# Task to complete:
Reproduce the entries that follow exactly, dropping each image.

# Records for processing:
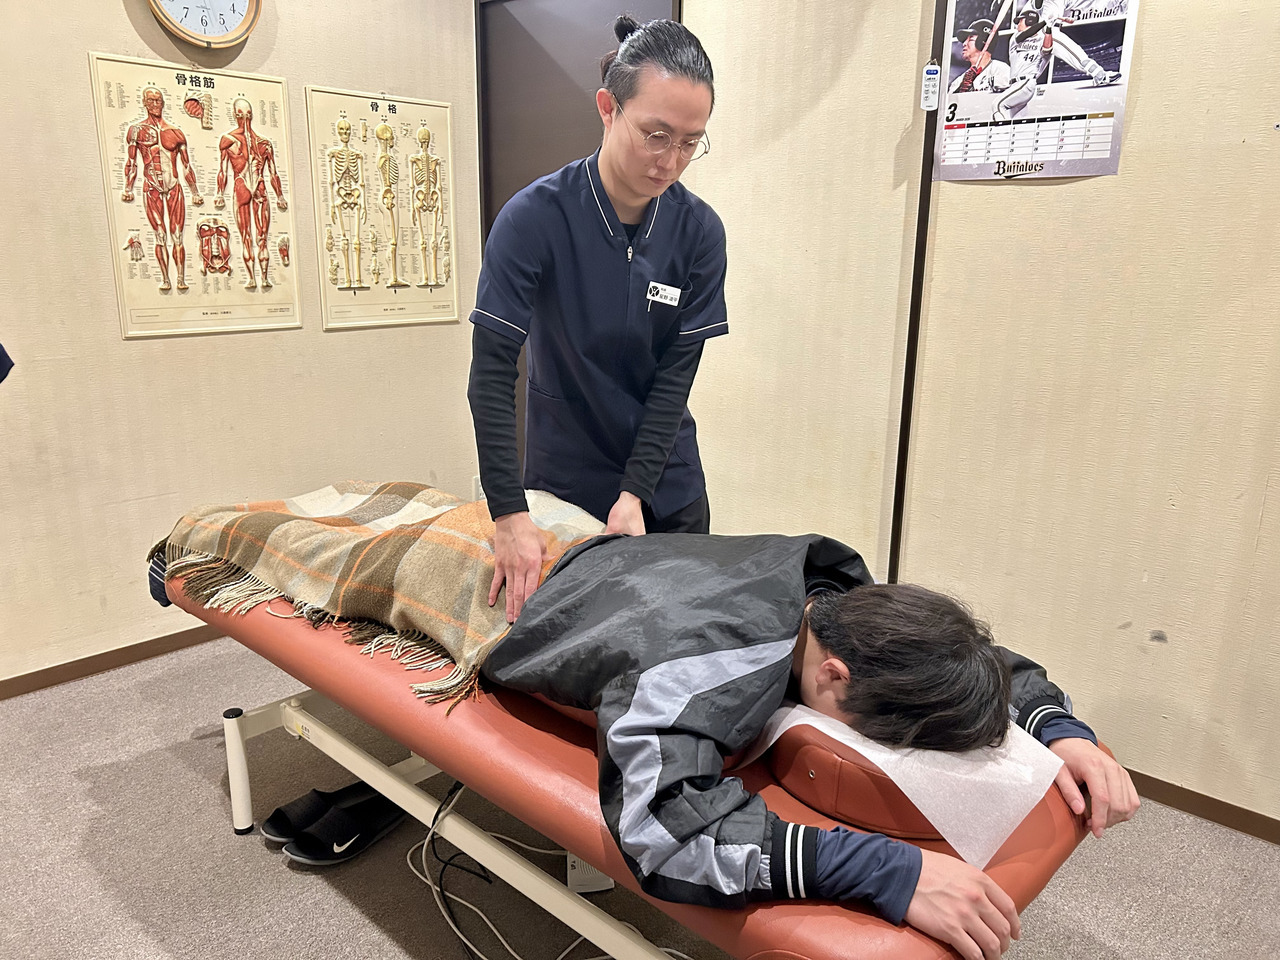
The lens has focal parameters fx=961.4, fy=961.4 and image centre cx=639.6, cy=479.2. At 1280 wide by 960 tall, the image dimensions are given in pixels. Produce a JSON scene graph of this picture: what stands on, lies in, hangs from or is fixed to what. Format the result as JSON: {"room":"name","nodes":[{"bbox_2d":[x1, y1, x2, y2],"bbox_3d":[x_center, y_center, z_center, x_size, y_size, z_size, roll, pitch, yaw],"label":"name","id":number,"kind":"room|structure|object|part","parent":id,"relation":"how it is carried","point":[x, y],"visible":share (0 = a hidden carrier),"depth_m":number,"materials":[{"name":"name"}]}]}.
{"room":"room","nodes":[
{"label":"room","id":0,"kind":"room"},
{"bbox_2d":[0,342,14,383],"bbox_3d":[-1.725,-0.429,2.132,0.287,0.589,0.439,14,20,41],"label":"person","id":1,"kind":"object","parent":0,"point":[1,350],"visible":0.95,"depth_m":2.32},
{"bbox_2d":[0,0,483,686],"bbox_3d":[-1.800,-0.609,2.490,0.150,2.543,3.629,14,20,41],"label":"left wall","id":2,"kind":"structure","parent":0,"point":[123,17],"depth_m":2.90,"materials":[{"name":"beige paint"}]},
{"bbox_2d":[0,623,225,699],"bbox_3d":[-1.715,0.576,2.867,0.014,0.063,3.380,14,20,41],"label":"baseboard","id":3,"kind":"structure","parent":2,"relation":"attached to","point":[72,662],"depth_m":2.94,"materials":[{"name":"brown wood"}]},
{"bbox_2d":[88,54,301,340],"bbox_3d":[-1.294,-0.832,2.876,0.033,0.772,0.557,14,20,41],"label":"poster","id":4,"kind":"object","parent":2,"relation":"attached to","point":[292,313],"visible":0.98,"depth_m":2.85,"materials":[{"name":"paper"}]},
{"bbox_2d":[146,0,261,51],"bbox_3d":[-1.264,-1.423,2.761,0.059,0.363,0.325,14,20,41],"label":"wall clock","id":5,"kind":"object","parent":2,"relation":"attached to","point":[231,38],"visible":0.98,"depth_m":2.78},
{"bbox_2d":[305,86,461,333],"bbox_3d":[-0.859,-0.924,3.324,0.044,0.779,0.554,14,20,41],"label":"poster","id":6,"kind":"object","parent":2,"relation":"attached to","point":[406,283],"visible":0.99,"depth_m":3.30,"materials":[{"name":"beige paper"}]},
{"bbox_2d":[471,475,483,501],"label":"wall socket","id":7,"kind":"object","parent":2,"relation":"attached to","point":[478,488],"visible":0.37,"depth_m":3.74,"materials":[{"name":"white plastic"}]},
{"bbox_2d":[0,631,1279,959],"bbox_3d":[-0.212,1.036,1.506,4.510,0.101,3.835,14,20,41],"label":"floor","id":8,"kind":"structure","parent":0,"point":[282,875],"depth_m":2.09,"materials":[{"name":"grey carpet"}]},
{"bbox_2d":[256,784,361,843],"bbox_3d":[-0.727,0.759,2.220,0.131,0.095,0.251,14,20,41],"label":"slipper","id":9,"kind":"object","parent":8,"relation":"on","point":[274,816],"visible":0.7,"depth_m":2.19,"materials":[{"name":"black fabric"}]},
{"bbox_2d":[283,793,407,865],"bbox_3d":[-0.644,0.769,2.159,0.169,0.091,0.273,14,20,41],"label":"sandal","id":10,"kind":"object","parent":8,"relation":"on","point":[340,837],"visible":0.94,"depth_m":2.12,"materials":[{"name":"black"}]},
{"bbox_2d":[410,777,663,959],"bbox_3d":[-0.173,0.772,1.855,0.683,0.275,0.374,14,20,41],"label":"power cable","id":11,"kind":"object","parent":8,"relation":"on","point":[422,856],"visible":0.75,"depth_m":1.92,"materials":[{"name":"white plastic"}]},
{"bbox_2d":[565,851,613,893],"bbox_3d":[-0.107,0.792,2.024,0.092,0.120,0.108,-1,15,-9],"label":"power strip","id":12,"kind":"object","parent":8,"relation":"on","point":[573,880],"visible":0.33,"depth_m":1.99,"materials":[{"name":"white"}]},
{"bbox_2d":[467,10,728,613],"bbox_3d":[-0.078,-0.077,2.167,0.580,1.629,0.690,14,20,41],"label":"person","id":13,"kind":"object","parent":8,"relation":"on","point":[613,208],"visible":0.8,"depth_m":1.95},
{"bbox_2d":[645,281,682,307],"bbox_3d":[0.053,-0.421,2.192,0.053,0.049,0.129,9,18,29],"label":"name tag","id":14,"kind":"object","parent":13,"relation":"attached to","point":[663,286],"visible":0.94,"depth_m":2.20,"materials":[{"name":"white plastic"}]},
{"bbox_2d":[172,573,1122,959],"bbox_3d":[-0.166,0.555,1.940,1.973,0.574,0.776,14,20,41],"label":"treatment table","id":15,"kind":"object","parent":8,"relation":"on","point":[560,756],"visible":0.52,"depth_m":1.42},
{"bbox_3d":[-0.927,0.668,2.229,0.055,0.277,0.052,14,20,41],"label":"leg","id":16,"kind":"part","parent":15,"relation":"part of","materials":[{"name":"white metal"}]},
{"bbox_2d":[145,483,1141,942],"bbox_3d":[-0.140,0.241,1.824,2.056,0.695,0.821,14,20,41],"label":"man","id":17,"kind":"object","parent":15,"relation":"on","point":[912,644],"visible":0.76,"depth_m":1.29},
{"bbox_2d":[145,478,613,709],"bbox_3d":[-0.526,0.178,2.059,1.023,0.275,0.609,14,20,41],"label":"plaid blanket","id":18,"kind":"object","parent":17,"relation":"on","point":[433,493],"visible":0.71,"depth_m":1.91,"materials":[{"name":"beige fabric"}]},
{"bbox_2d":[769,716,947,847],"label":"headrest cushion","id":19,"kind":"object","parent":15,"relation":"on","point":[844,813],"visible":0.38,"depth_m":1.22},
{"bbox_2d":[746,702,1060,866],"bbox_3d":[0.332,0.358,1.398,0.502,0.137,0.339,14,20,41],"label":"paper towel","id":20,"kind":"object","parent":15,"relation":"on","point":[814,724],"visible":0.62,"depth_m":1.22,"materials":[{"name":"white paper"}]},
{"bbox_2d":[666,0,1279,832],"bbox_3d":[1.036,-0.523,2.315,4.454,2.578,0.152,14,20,41],"label":"right wall","id":21,"kind":"structure","parent":0,"point":[1138,111],"depth_m":2.35,"materials":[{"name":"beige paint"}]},
{"bbox_2d":[476,1,682,483],"bbox_3d":[-0.212,-0.669,3.492,0.871,2.150,0.138,14,20,41],"label":"door","id":22,"kind":"structure","parent":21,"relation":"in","point":[502,203],"depth_m":3.35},
{"bbox_2d":[887,0,947,585],"bbox_3d":[0.743,-0.515,2.551,0.031,2.270,0.041,14,20,41],"label":"wall trim","id":23,"kind":"object","parent":21,"relation":"attached to","point":[928,114],"visible":0.75,"depth_m":2.56,"materials":[{"name":"metal"}]},
{"bbox_2d":[920,61,940,111],"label":"remote control","id":24,"kind":"object","parent":23,"relation":"attached to","point":[934,68],"visible":0.99,"depth_m":2.39,"materials":[{"name":"white plastic"}]},
{"bbox_2d":[933,0,1137,180],"bbox_3d":[0.902,-0.951,2.213,0.400,0.481,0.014,14,20,41],"label":"poster","id":25,"kind":"object","parent":21,"relation":"attached to","point":[997,52],"visible":0.99,"depth_m":2.21,"materials":[{"name":"paper"}]},
{"bbox_2d":[1121,767,1279,845],"bbox_3d":[1.347,0.782,2.268,3.023,0.061,0.015,14,20,41],"label":"baseboard","id":26,"kind":"structure","parent":21,"relation":"attached to","point":[1207,797],"depth_m":2.28,"materials":[{"name":"brown wood"}]}
]}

# Answer box:
The lens has focal parameters fx=961.4, fy=961.4 and image centre cx=639.6, cy=479.2. At 1280 wide by 960 tall, the image dimensions are given in pixels. Produce a JSON scene graph of this picture: what stands on, lies in, hangs from or is fixed to what. Format the result as JSON: {"room":"name","nodes":[{"bbox_2d":[x1, y1, x2, y2],"bbox_3d":[x_center, y_center, z_center, x_size, y_size, z_size, roll, pitch, yaw],"label":"name","id":number,"kind":"room|structure|object|part","parent":id,"relation":"how it is carried","point":[x, y],"visible":share (0 = a hidden carrier),"depth_m":number,"materials":[{"name":"name"}]}]}.
{"room":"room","nodes":[
{"label":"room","id":0,"kind":"room"},
{"bbox_2d":[0,342,14,383],"bbox_3d":[-1.725,-0.429,2.132,0.287,0.589,0.439,14,20,41],"label":"person","id":1,"kind":"object","parent":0,"point":[1,350],"visible":0.95,"depth_m":2.32},
{"bbox_2d":[0,0,483,686],"bbox_3d":[-1.800,-0.609,2.490,0.150,2.543,3.629,14,20,41],"label":"left wall","id":2,"kind":"structure","parent":0,"point":[123,17],"depth_m":2.90,"materials":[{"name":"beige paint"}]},
{"bbox_2d":[0,623,225,699],"bbox_3d":[-1.715,0.576,2.867,0.014,0.063,3.380,14,20,41],"label":"baseboard","id":3,"kind":"structure","parent":2,"relation":"attached to","point":[72,662],"depth_m":2.94,"materials":[{"name":"brown wood"}]},
{"bbox_2d":[88,54,301,340],"bbox_3d":[-1.294,-0.832,2.876,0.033,0.772,0.557,14,20,41],"label":"poster","id":4,"kind":"object","parent":2,"relation":"attached to","point":[292,313],"visible":0.98,"depth_m":2.85,"materials":[{"name":"paper"}]},
{"bbox_2d":[146,0,261,51],"bbox_3d":[-1.264,-1.423,2.761,0.059,0.363,0.325,14,20,41],"label":"wall clock","id":5,"kind":"object","parent":2,"relation":"attached to","point":[231,38],"visible":0.98,"depth_m":2.78},
{"bbox_2d":[305,86,461,333],"bbox_3d":[-0.859,-0.924,3.324,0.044,0.779,0.554,14,20,41],"label":"poster","id":6,"kind":"object","parent":2,"relation":"attached to","point":[406,283],"visible":0.99,"depth_m":3.30,"materials":[{"name":"beige paper"}]},
{"bbox_2d":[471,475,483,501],"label":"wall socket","id":7,"kind":"object","parent":2,"relation":"attached to","point":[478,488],"visible":0.37,"depth_m":3.74,"materials":[{"name":"white plastic"}]},
{"bbox_2d":[0,631,1279,959],"bbox_3d":[-0.212,1.036,1.506,4.510,0.101,3.835,14,20,41],"label":"floor","id":8,"kind":"structure","parent":0,"point":[282,875],"depth_m":2.09,"materials":[{"name":"grey carpet"}]},
{"bbox_2d":[256,784,361,843],"bbox_3d":[-0.727,0.759,2.220,0.131,0.095,0.251,14,20,41],"label":"slipper","id":9,"kind":"object","parent":8,"relation":"on","point":[274,816],"visible":0.7,"depth_m":2.19,"materials":[{"name":"black fabric"}]},
{"bbox_2d":[283,793,407,865],"bbox_3d":[-0.644,0.769,2.159,0.169,0.091,0.273,14,20,41],"label":"sandal","id":10,"kind":"object","parent":8,"relation":"on","point":[340,837],"visible":0.94,"depth_m":2.12,"materials":[{"name":"black"}]},
{"bbox_2d":[410,777,663,959],"bbox_3d":[-0.173,0.772,1.855,0.683,0.275,0.374,14,20,41],"label":"power cable","id":11,"kind":"object","parent":8,"relation":"on","point":[422,856],"visible":0.75,"depth_m":1.92,"materials":[{"name":"white plastic"}]},
{"bbox_2d":[565,851,613,893],"bbox_3d":[-0.107,0.792,2.024,0.092,0.120,0.108,-1,15,-9],"label":"power strip","id":12,"kind":"object","parent":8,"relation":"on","point":[573,880],"visible":0.33,"depth_m":1.99,"materials":[{"name":"white"}]},
{"bbox_2d":[467,10,728,613],"bbox_3d":[-0.078,-0.077,2.167,0.580,1.629,0.690,14,20,41],"label":"person","id":13,"kind":"object","parent":8,"relation":"on","point":[613,208],"visible":0.8,"depth_m":1.95},
{"bbox_2d":[645,281,682,307],"bbox_3d":[0.053,-0.421,2.192,0.053,0.049,0.129,9,18,29],"label":"name tag","id":14,"kind":"object","parent":13,"relation":"attached to","point":[663,286],"visible":0.94,"depth_m":2.20,"materials":[{"name":"white plastic"}]},
{"bbox_2d":[172,573,1122,959],"bbox_3d":[-0.166,0.555,1.940,1.973,0.574,0.776,14,20,41],"label":"treatment table","id":15,"kind":"object","parent":8,"relation":"on","point":[560,756],"visible":0.52,"depth_m":1.42},
{"bbox_3d":[-0.927,0.668,2.229,0.055,0.277,0.052,14,20,41],"label":"leg","id":16,"kind":"part","parent":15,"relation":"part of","materials":[{"name":"white metal"}]},
{"bbox_2d":[145,483,1141,942],"bbox_3d":[-0.140,0.241,1.824,2.056,0.695,0.821,14,20,41],"label":"man","id":17,"kind":"object","parent":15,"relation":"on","point":[912,644],"visible":0.76,"depth_m":1.29},
{"bbox_2d":[145,478,613,709],"bbox_3d":[-0.526,0.178,2.059,1.023,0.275,0.609,14,20,41],"label":"plaid blanket","id":18,"kind":"object","parent":17,"relation":"on","point":[433,493],"visible":0.71,"depth_m":1.91,"materials":[{"name":"beige fabric"}]},
{"bbox_2d":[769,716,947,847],"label":"headrest cushion","id":19,"kind":"object","parent":15,"relation":"on","point":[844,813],"visible":0.38,"depth_m":1.22},
{"bbox_2d":[746,702,1060,866],"bbox_3d":[0.332,0.358,1.398,0.502,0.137,0.339,14,20,41],"label":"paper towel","id":20,"kind":"object","parent":15,"relation":"on","point":[814,724],"visible":0.62,"depth_m":1.22,"materials":[{"name":"white paper"}]},
{"bbox_2d":[666,0,1279,832],"bbox_3d":[1.036,-0.523,2.315,4.454,2.578,0.152,14,20,41],"label":"right wall","id":21,"kind":"structure","parent":0,"point":[1138,111],"depth_m":2.35,"materials":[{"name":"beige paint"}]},
{"bbox_2d":[476,1,682,483],"bbox_3d":[-0.212,-0.669,3.492,0.871,2.150,0.138,14,20,41],"label":"door","id":22,"kind":"structure","parent":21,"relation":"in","point":[502,203],"depth_m":3.35},
{"bbox_2d":[887,0,947,585],"bbox_3d":[0.743,-0.515,2.551,0.031,2.270,0.041,14,20,41],"label":"wall trim","id":23,"kind":"object","parent":21,"relation":"attached to","point":[928,114],"visible":0.75,"depth_m":2.56,"materials":[{"name":"metal"}]},
{"bbox_2d":[920,61,940,111],"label":"remote control","id":24,"kind":"object","parent":23,"relation":"attached to","point":[934,68],"visible":0.99,"depth_m":2.39,"materials":[{"name":"white plastic"}]},
{"bbox_2d":[933,0,1137,180],"bbox_3d":[0.902,-0.951,2.213,0.400,0.481,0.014,14,20,41],"label":"poster","id":25,"kind":"object","parent":21,"relation":"attached to","point":[997,52],"visible":0.99,"depth_m":2.21,"materials":[{"name":"paper"}]},
{"bbox_2d":[1121,767,1279,845],"bbox_3d":[1.347,0.782,2.268,3.023,0.061,0.015,14,20,41],"label":"baseboard","id":26,"kind":"structure","parent":21,"relation":"attached to","point":[1207,797],"depth_m":2.28,"materials":[{"name":"brown wood"}]}
]}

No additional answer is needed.